Una enorme rilascio di metano dai fondali della Siberia orientale è stato registrato da alcuni esperti russi. E il rischio che corriamo è davvero troppo alto
Bolle di metano sulla superficie del Mar Glaciale Artico. A scoprirlo un team di ricercatori russi, rimasti letteralmente a bocca aperta davanti ad una situazione così drammatica. Simili a fontane, le bolle di metano avvistate sono davvero temibili. Basti pensare che queest’ultimo è un 20 volte più pericoloso del biossido di carbonio.
Ma a stupire ancora di più gli esperti è stata la quanità di metano rilasciata, scoperta a seguito di una rilevazione dei fondali della piattaforma artica della Siberia orientale, al largo del nord della Russia partita 20 anni fa.
Igor Semiletov, dell’Accademia Russa delle Scienze, ha rivelato al quotidiano The Independent di non aver mai visto nulla di simile, un fenomeno con una portata e una forza tale proveniente dai fondali marini dell’artico.
“In precedenza abbiamo trovato piccole strutture di questo tipo ma misuravano solo qualche decina di metri di diametro. Questa è la prima volta che abbiamo trovato strutture continue infiltrazioni, così potenti, più di 1.000 metri di diametro. È incredibile” ha detto Semiletov. “Sono rimasto molto impressionato dalla vastità e dalla densità elevata dei pennacchi. In una zona relativamente piccola ne abbiamo trovati più di 100, ma su un’area più ampia ce ne potrebbero essere migliaia“.
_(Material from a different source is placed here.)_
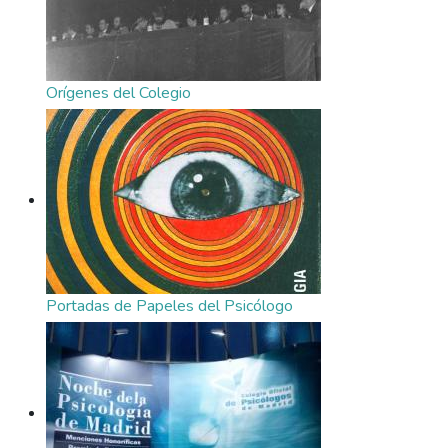
Orígenes del Colegio
Portadas de Papeles del Psicólogo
Secondo gli esperti, ci sono centinaia di milioni di tonnellate di gas metano sotterrate sotto il permafrost artico, che si estende dalla terraferma al fondo del mare relativamente poco profondo dell’Artico. Una delle più grandi paure è che con la scomparsa del ghiaccio marino artico in estate e l’aumento repentino delle temperature in tutta la regione, possa improvviasamente rilasciare tale sostanza, pericolossissima per l’uomo. Già il permafrost siberiano si sta sciogliendo, e tale processo potrebbe subire un’ulteriore accelerazione per via dei cambiamenti climatici.
Lo scorso anno, la stessa équipe di ricercatori russi aveva reso noto uno studio secondo cui le emissioni di metano di questa regione erano state stimate attorno agli otto milioni di tonnellate annue. Cifra, questa, che sicuramente è sottostimata alla luce delle ultime scoperte.
Alla fine dell’estate, la nave di ricerca russa Academician Lavrentiev ha condotto una vasta indagine su una superficie di circa 10mila miglia quadrate nella acque al largo delle coste della Siberia orientale. Gli scienziati utilizzando quattro strumenti altamente sensibili, sia sismici che acustici, hanno monitorato le “fontane di metano” e i pennacchi sulla superficie del mare proveienti dai fondali.
“In una zona molto piccola, meno di 10.000 miglia quadrate, abbiamo contato più di 100 fontane, o strutture simili e bolle attraverso la colonna d’acqua iniettate direttamente nell’atmosfera dal fondo del mare” ha spiegato Semiletov. “Abbiamo effettuato controlli presso circa 115 punti stazionari”. Dopo aver scoperto che tali emissioni erano andate a finire direttamente nell’atmosfera, i ricercator i hanno notato che la loro concentrazione era di un centinaio di volte superiore al normale.
La portata del fenomeno forse non è semplice da far comprendere, ma basta solo considerare che circa 200 milioni di anni fa, alla fine del Triassico una cospicua emissione di metano provocò una estinzione di massa. A cosa stiamo andando incontro?